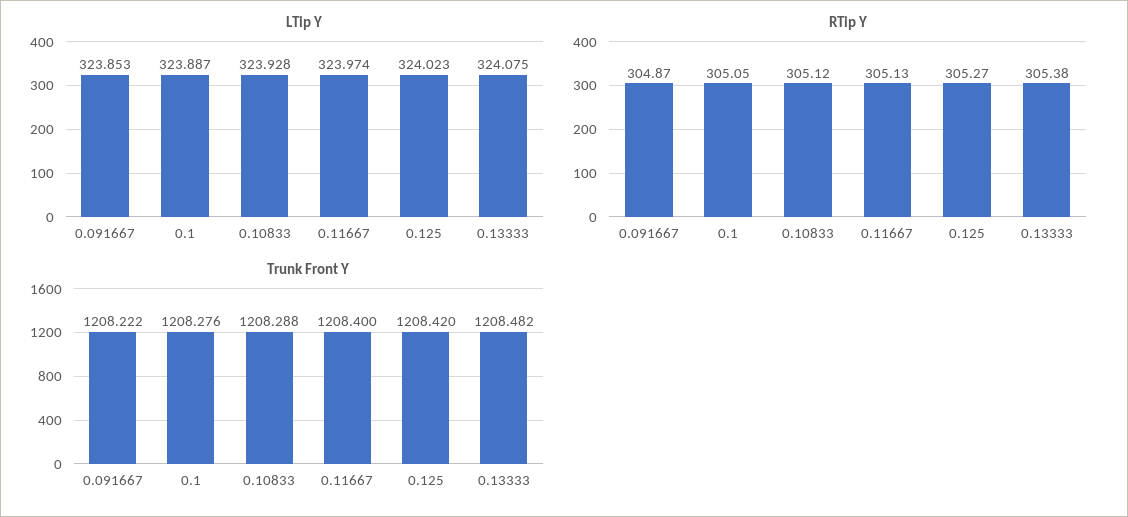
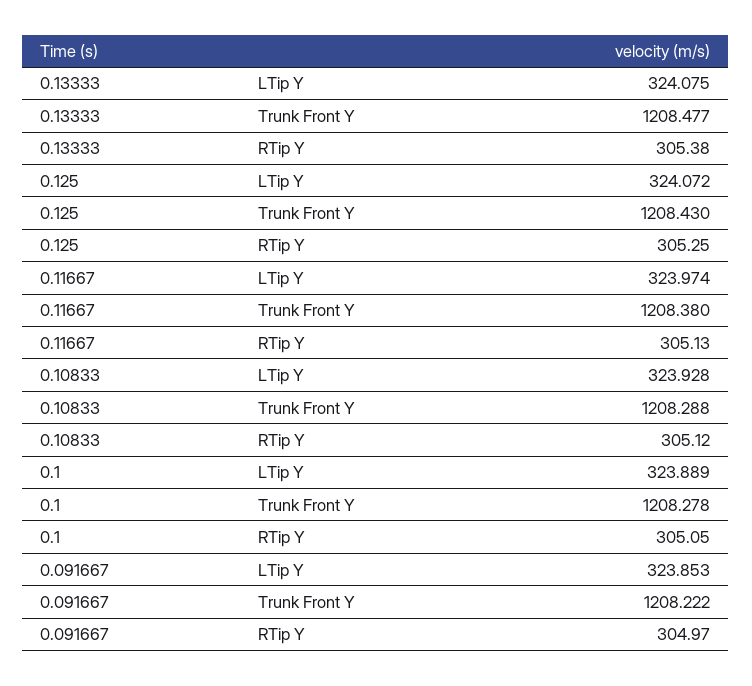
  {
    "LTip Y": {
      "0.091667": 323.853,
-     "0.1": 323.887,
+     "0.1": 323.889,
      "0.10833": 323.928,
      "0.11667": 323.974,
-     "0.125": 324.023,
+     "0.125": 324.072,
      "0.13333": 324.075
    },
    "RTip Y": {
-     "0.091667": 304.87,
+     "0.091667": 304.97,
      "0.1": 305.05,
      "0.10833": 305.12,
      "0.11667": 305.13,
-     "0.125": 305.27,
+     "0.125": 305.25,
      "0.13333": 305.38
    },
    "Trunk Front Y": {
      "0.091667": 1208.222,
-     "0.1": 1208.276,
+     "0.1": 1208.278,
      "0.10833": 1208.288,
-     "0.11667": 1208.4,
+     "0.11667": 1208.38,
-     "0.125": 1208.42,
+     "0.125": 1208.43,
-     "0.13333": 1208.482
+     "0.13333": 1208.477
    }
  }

* **Work to be completed**
From the first record to the last, retype everything exactly except the images.

* **Reply to the task**
  {
    "LTip Y": {
      "0.091667": 323.853,
-     "0.1": 323.887,
+     "0.1": 323.889,
      "0.10833": 323.928,
      "0.11667": 323.974,
-     "0.125": 324.023,
+     "0.125": 324.072,
      "0.13333": 324.075
    },
    "RTip Y": {
-     "0.091667": 304.87,
+     "0.091667": 304.97,
      "0.1": 305.05,
      "0.10833": 305.12,
      "0.11667": 305.13,
-     "0.125": 305.27,
+     "0.125": 305.25,
      "0.13333": 305.38
    },
    "Trunk Front Y": {
      "0.091667": 1208.222,
-     "0.1": 1208.276,
+     "0.1": 1208.278,
      "0.10833": 1208.288,
-     "0.11667": 1208.4,
+     "0.11667": 1208.38,
-     "0.125": 1208.42,
+     "0.125": 1208.43,
-     "0.13333": 1208.482
+     "0.13333": 1208.477
    }
  }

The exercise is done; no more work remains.